The baseline of Scr, eGFR, TKV, cortical and medullary values of ADC and T1 (cADC, mADC, cT1 and mT1) showed significant difference among AKI, CKD and control groups (p<0.001). In pairwise comparisons among the three groups, TKV showed no significant difference between CKD and control groups (p>0.05); cADC and mADC showed no significant difference between AKI and control groups (p>0.05); cT1 and mT1 showed no significant difference between AKI and CKD groups (p>0.05). The AUC values of baseline Scr, baseline eGFR, TKV, cADC, mADC, cT1 and mT1 for distinguishing AKI group from CKD group were 0.80, 0.82, 0.87, 0.82, 0.76, 0.58 and 0.70, respectively. Efficacies of AUCs were further enhanced by combining eGFR and TKV or combining cADC, eGFR and TKV(AUC= 0.95 and 0.98, respectively). The AUC values of baseline Scr, baseline eGFR, TKV, cADC, mADC, cT1 and mT1 for predicting the prognosis of patients with AKI were 0.64, 0.72, 0.86, 0.84, 0.80, 0.72 and 0.92, respectively.

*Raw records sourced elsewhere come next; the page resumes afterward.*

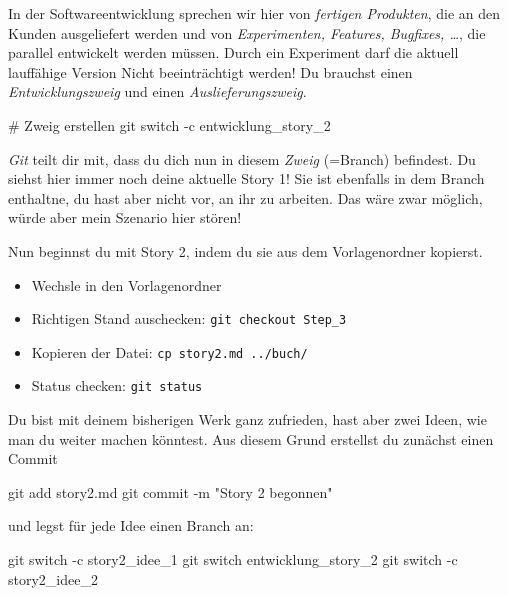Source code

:\documentclass[
  letterpaper,
  DIV=11]{scrreprt}
\newenvironment{Shaded}{\begin{snugshade}}{\end{snugshade}}
\newcommand{\AttributeTok}[1]{\textcolor[rgb]{0.40,0.45,0.13}{#1}}
\newcommand{\CommentTok}[1]{\textcolor[rgb]{0.37,0.37,0.37}{#1}}
\newcommand{\FunctionTok}[1]{\textcolor[rgb]{0.28,0.35,0.67}{#1}}
\newcommand{\NormalTok}[1]{\textcolor[rgb]{0.00,0.23,0.31}{#1}}
\newcommand{\StringTok}[1]{\textcolor[rgb]{0.13,0.47,0.30}{#1}}
\providecommand{\tightlist}{%
  \setlength{\itemsep}{0pt}\setlength{\parskip}{0pt}}\usepackage{longtable,booktabs,array}
\begin{document}
In der Softwareentwicklung sprechen wir hier von \emph{fertigen
Produkten}, die an den Kunden ausgeliefert werden und von
\emph{Experimenten, Features, Bugfixes, \ldots{}}, die parallel
entwickelt werden müssen. Durch ein Experiment darf die aktuell
lauffähige Version Nicht beeinträchtigt werden! Du brauchst einen
\emph{Entwicklungszweig} und einen \emph{Auslieferungszweig}.

\begin{Shaded}
\begin{Highlighting}[]
\CommentTok{\# Zweig erstellen }
\FunctionTok{git}\NormalTok{ switch }\AttributeTok{{-}c}\NormalTok{ entwicklung\_story\_2}
\end{Highlighting}
\end{Shaded}

\emph{Git} teilt dir mit, dass du dich nun in diesem \emph{Zweig}
(=Branch) befindest. Du siehst hier immer noch deine aktuelle Story 1!
Sie ist ebenfalls in dem Branch enthaltne, du hast aber nicht vor, an
ihr zu arbeiten. Das wäre zwar möglich, würde aber mein Szenario hier
stören!

Nun beginnst du mit Story 2, indem du sie aus dem Vorlagenordner
kopierst.

\begin{itemize}
\tightlist
\item
  Wechsle in den Vorlagenordner
\item
  Richtigen Stand auschecken: \texttt{git\ checkout\ Step\_3}
\item
  Kopieren der Datei: \texttt{cp\ story2.md\ ../buch/}
\item
  Status checken: \texttt{git\ status}
\end{itemize}

Du bist mit deinem bisherigen Werk ganz zufrieden, hast aber zwei Ideen,
wie man du weiter machen könntest. Aus diesem Grund erstellst du
zunächst einen Commit

\begin{Shaded}
\begin{Highlighting}[]
\FunctionTok{git}\NormalTok{ add story2.md }
\FunctionTok{git}\NormalTok{ commit }\AttributeTok{{-}m} \StringTok{"Story 2 begonnen"}
\end{Highlighting}
\end{Shaded}

und legst für jede Idee einen Branch an:

\begin{Shaded}
\begin{Highlighting}[]
\FunctionTok{git}\NormalTok{ switch }\AttributeTok{{-}c}\NormalTok{ story2\_idee\_1}
\FunctionTok{git}\NormalTok{ switch entwicklung\_story\_2}
\FunctionTok{git}\NormalTok{ switch }\AttributeTok{{-}c}\NormalTok{ story2\_idee\_2}
\end{Highlighting}
\end{Shaded}
\end{document}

Compared with control group, the ADC values of CKD patients were significantly lower and the T1 values were significantly higher, reflecting that the deposition of fibrous matrix in the interstitial tissue affected the diffusion of water molecules, and the atrophy of renal tubules and the expansion of interstitial space led to the increase of interstitial water content. There was no significant difference in ADC values between AKI and control groups, while T1 values of AKI patients were significantly increased, reflecting slight or no deposition of fibrous matrix in the renal interstitial tissue, mainly manifested as interstitial edema caused by renal interstitial and tubular damage[5]. Decreased ADC values in AKI patients may indicate the presence of chronic changes in the kidney represented by fibrosis, which often predicts poor prognosis. At the same time, medullary T1 value may be a sensitive indicator for predicting the prognosis of AKI patients.
Combination of DWI and T1 mapping has clinical applicability in diagnosing AKI and CKD.